We got home and to say I was an emotional wreck is a complete understatement. I was terrified all the time. I had no appetite. And if I had to listen to one more person say, “Sleep when the baby sleeps,” I was going to scream. I wanted nothing more than to sleep but when she slept, I lied there staring at the ceiling wondering if I had made a huge mistake.
So I started asking for help and I pulled out all the stops. We hired a night nurse, much to my embarrassment. My family was coming over daily. I did weekly therapy. I tried meditation, energy healing, aromatherapy, journaling. You name it, I tried it. I had all the help in the world, yet I still felt terrible. Why was I constantly filled with dread? Why did I cry when I held her? Why did I just want to run away? I tried with all my might to pull myself out of the darkness but I wasn’t getting any better.
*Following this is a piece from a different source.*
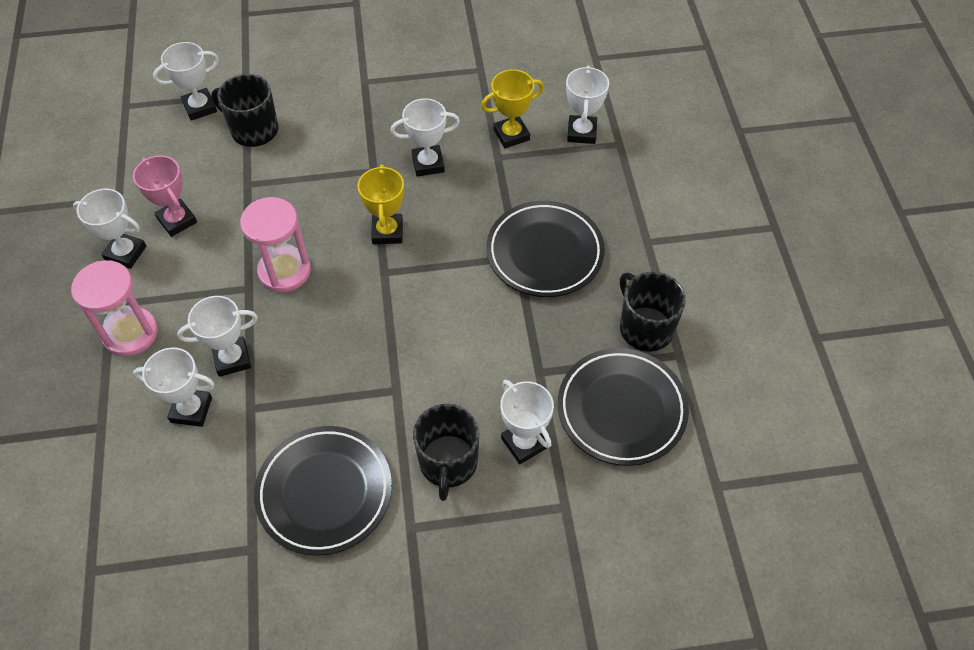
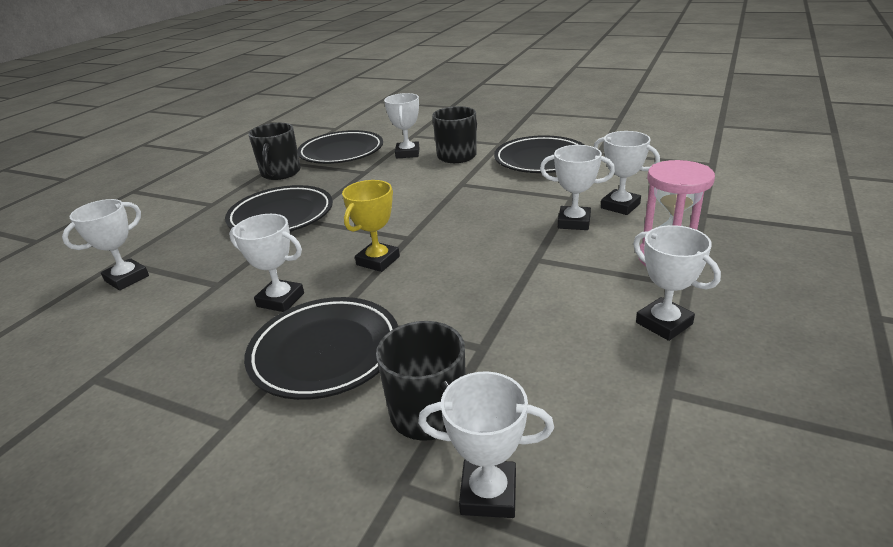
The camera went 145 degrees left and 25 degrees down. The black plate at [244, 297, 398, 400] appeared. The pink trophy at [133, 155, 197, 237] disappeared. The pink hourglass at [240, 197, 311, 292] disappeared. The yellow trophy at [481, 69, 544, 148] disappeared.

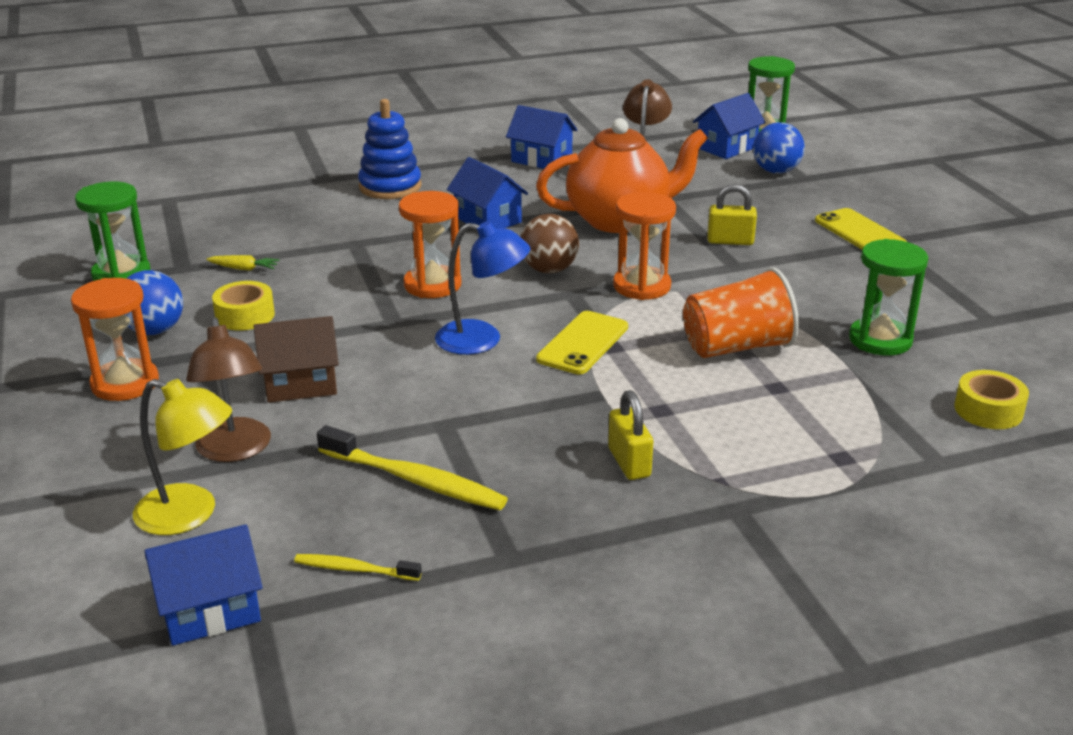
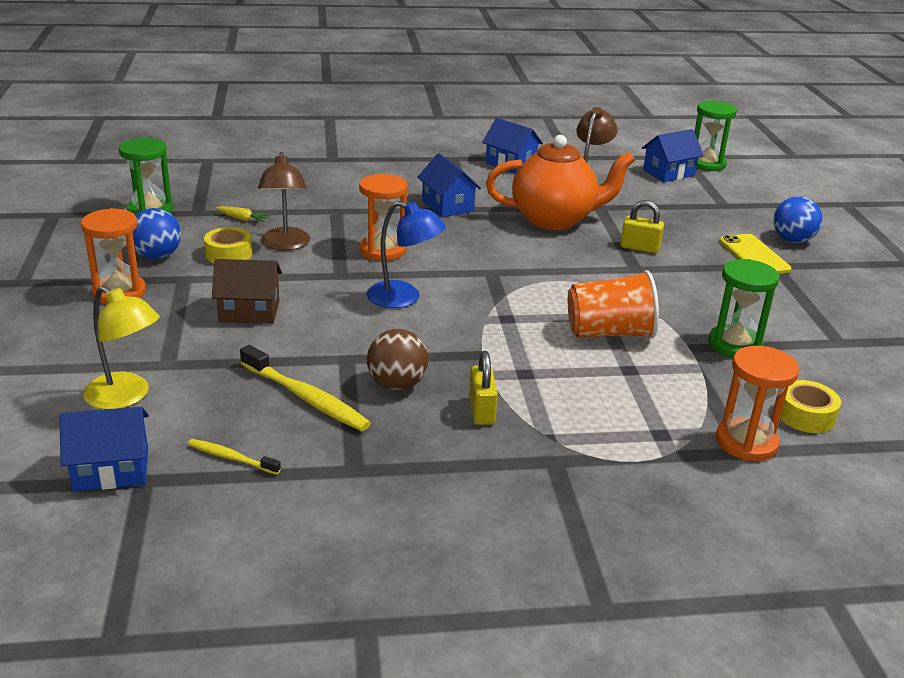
The camera went 10 degrees right and 0 degrees up. The brown lamp moved from [186, 317, 271, 462] to [258, 152, 310, 251]. The brown ball moved from [521, 214, 579, 273] to [367, 329, 428, 390]. The orange hourglass moved from [613, 192, 676, 300] to [716, 346, 799, 461]. The blue ball moved from [753, 122, 805, 174] to [773, 196, 823, 243]. The blue stacking toy at [358, 99, 422, 199] disappeared. The yellow phone at [536, 311, 628, 374] disappeared.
About five weeks after giving birth, I was drowning. I got out of bed one morning after getting at best two hours of sleep and called my mom to come over. I had finally accepted something was very wrong. I needed help. My mom came over and I went to see my doctor. Within moments of seeing me, he diagnosed me with postpartum depression and anxiety and we decided on a course of treatment. Postpartum depression is not something I planned on, but who does?
Finally after some very dark days, the sun started to come out. Though the path is not straight, I feel more like myself everyday. I feel confident in my ability to take care of my baby. I attribute my recovery to many things – antidepressants, exercise, talk therapy, writing, family, friends and my incredible husband.
Most of all, I attribute my recovery to the fact that I have the most important job on earth–to be mommy to my girl. I am proud to say that I was the first to admit that something was wrong. I felt so ashamed but I wouldn’t allow my shame to stop me from knowing I could get better. The love I have for Mary Clare has always been greater than my shame. In my darkest moments, I held onto the ultimate truth–I love this baby with every fiber of my being and will do whatever needs to be done to give her the mother she deserves.
I’ve learned PPD is very real, very painful and very treatable. There is an enormous amount of shame surrounding PPD and as a result I felt incredibly alone. I reached out for help pretty quickly. Even still, it took me almost six weeks of unspeakable suffering before I got treatment. No one should suffer that long.
As I understand it, PPD is a chemical imbalance within the body. My ability to be a good mom and my capacity to love my daughter are not dictated by my postpartum depression. In fact, my unspeakable love for my daughter is the reason I was able to reach out for help. I needed to get well and take care of me so I could be the best version of myself for my girl. I am sharing my experience with postpartum depression for myself but also for others. I hope that my story encourages women to get help and to know they are not alone.
We need to shed light on PPD and eradicate the stigma that continues to surround mental health. You do not have to figure this out alone. It truly takes a village. If you’re suffering, do not wait another moment. Call your doctor. I promise it will get better. Just hold on.